A Jigger to Hitchens and a Toast to the Man

January 5, 2012

Vanity Fair February 2012
By Graydon Carter

Christopher Hitchens was a wit, a charmer, and a troublemaker, and to those who knew him well, he was a gift from, dare I say it, God. He died 10 days before Christmas at the MD Anderson Cancer Center, in Houston, after a punishing battle with esophageal cancer, the same disease that had killed his father. His was a true life of the mind, and, in this respect, he towered over his contemporaries in Washington, New York, and London.

Read more http://www.vanityfair.com/magazine/2012/02/graydon-201201


Anonymous said...

What preposterous drivel!

DKB said...

Oh come on. If you don't get something out of all things Hitchens surely you have better ways to spend your time Mr. Anonymous., DKB

Anonymous said...

It's good to see that Hitch lives, in this words.

He also lives. I've had two dreams of him since 12/16. In the first, he was scrunched down, trying to avoid facing up to that against which he railed so long (some say that this is hell, if it continues). In the second, he was his full self, healthy (some say that you take on your 30-year old semblance) and working. So, then, he was in heaven (if you would).

We can think of Hitch as an angel in disguise (and what a good one it was).

About dreams, we can show that it's a way to tap into that life which drives us as we're embodied, yet we cannot see it until we drop the body. Hitch's recovery is remarkable in its brevity compared to others that I've seen.

Aside: content requires anonymity, for the time being. Perhaps, Hitch could provide some phrasing that would touch the being of some of those who looked up to him. Only time will tell.

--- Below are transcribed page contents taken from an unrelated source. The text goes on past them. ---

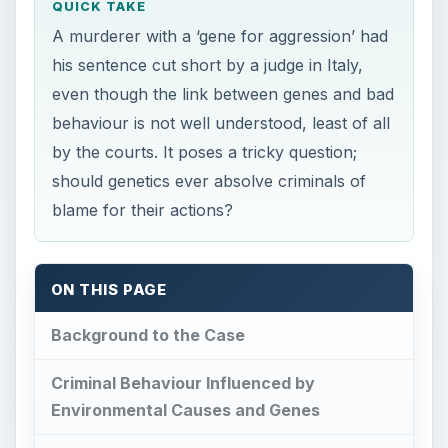
QUICK TAKE
A murderer with a ‘gene for aggression’ had
his sentence cut short by a judge in Italy,
even though the link between genes and bad
behaviour is not well understood, least of all
by the courts. It poses a tricky question;
should genetics ever absolve criminals of
blame for their actions?
ON THIS PAGE
Background to the Case
Criminal Behaviour Influenced by
Environmental Causes and Genes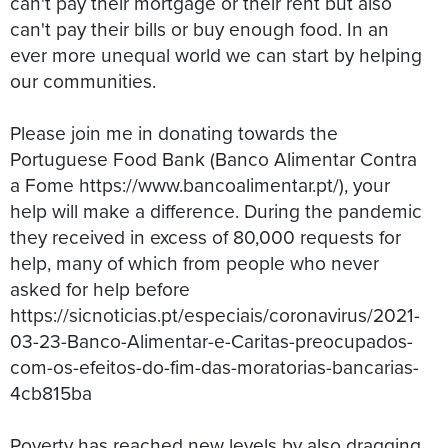
can't pay their mortgage or their rent but also
can't pay their bills or buy enough food. In an
ever more unequal world we can start by helping
our communities.
Please join me in donating towards the
Portuguese Food Bank (Banco Alimentar Contra
a Fome https://www.bancoalimentar.pt/), your
help will make a difference. During the pandemic
they received in excess of 80,000 requests for
help, many of which from people who never
asked for help before
https://sicnoticias.pt/especiais/coronavirus/2021-
03-23-Banco-Alimentar-e-Caritas-preocupados-
com-os-efeitos-do-fim-das-moratorias-bancarias-
4cb815ba
Poverty has reached new levels by also dragging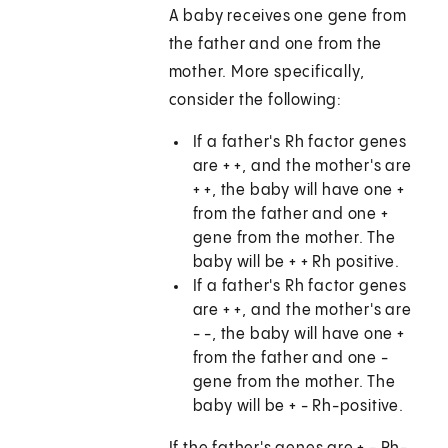
A baby receives one gene from
the father and one from the
mother. More specifically,
consider the following:
If a father's Rh factor genes
are + +, and the mother's are
+ +, the baby will have one +
from the father and one +
gene from the mother. The
baby will be + + Rh positive.
If a father's Rh factor genes
are + +, and the mother's are
- -, the baby will have one +
from the father and one -
gene from the mother. The
baby will be + - Rh-positive.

Ever wonder what die-hard atheists would say to you if they could come back and leave a message when they transition to reality?

Lee said...

Ever wonder what silly religious people would say after they die and realize, " oh shit, where's heaven, where's god?".

Anonymous said...


In the former case, they may realize that they have been duped. In the latter case, they might wake up to the realization that they cannot know the unknowable. We do not know.

Now, what was mentioned in the comment that would lead to the use of 'silly religious people' with regard to the post? Well, perhaps there ought not be 'die-hard atheists' used henceforth in discussions. Methinks that the several sides of these contentions have more preconceptions than they allow themselves to notice (which would negatively influence proper scientific insight).

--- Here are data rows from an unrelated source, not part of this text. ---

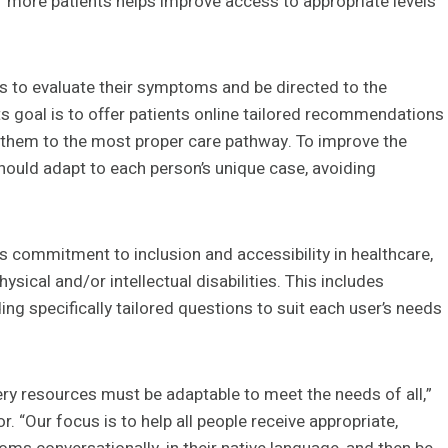
f more patients helps improve access to appropriate levels
s to evaluate their symptoms and be directed to the
Its goal is to offer patients online tailored recommendations
g them to the most proper care pathway. To improve the
hould adapt to each person’s unique case, avoiding
s commitment to inclusion and accessibility in healthcare,
ysical and/or intellectual disabilities. This includes
ng specifically tailored questions to suit each user’s needs
ery resources must be adaptable to meet the needs of all,”
. “Our focus is to help all people receive appropriate,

Actually, the question from 1/15/12 4:36 pm might be rephrased like this: how many (of all types of persuasions) beat on the wall between us than them to get our attention after they waken to themselves?

In any case, it's not something with which science (in the public sense) can deal at this time (I'll predict that it will, at some point - who knows how far into the future this will be). In the meantime, it'll be the realm of early workers (Faraday played such a role in his work) who, hopefully, will do a good job.

A whole bunch of issues need to be worked. All of the yelling and screaming of the strident, on all sides, will not be conducive to the necessary progress. But, then, there have always been those who find the steps going forward despite all types of opposition (without glory, recognition - they carry on with what they know).

By the way, is the only way out of the quandary brought to us by the right-most minds (yes, fundamentalists) to flip out to other side (to wit, the Hitch-taken view) as if to have some symmetry? What if one bridges both sides (to be discussed, as necessary)?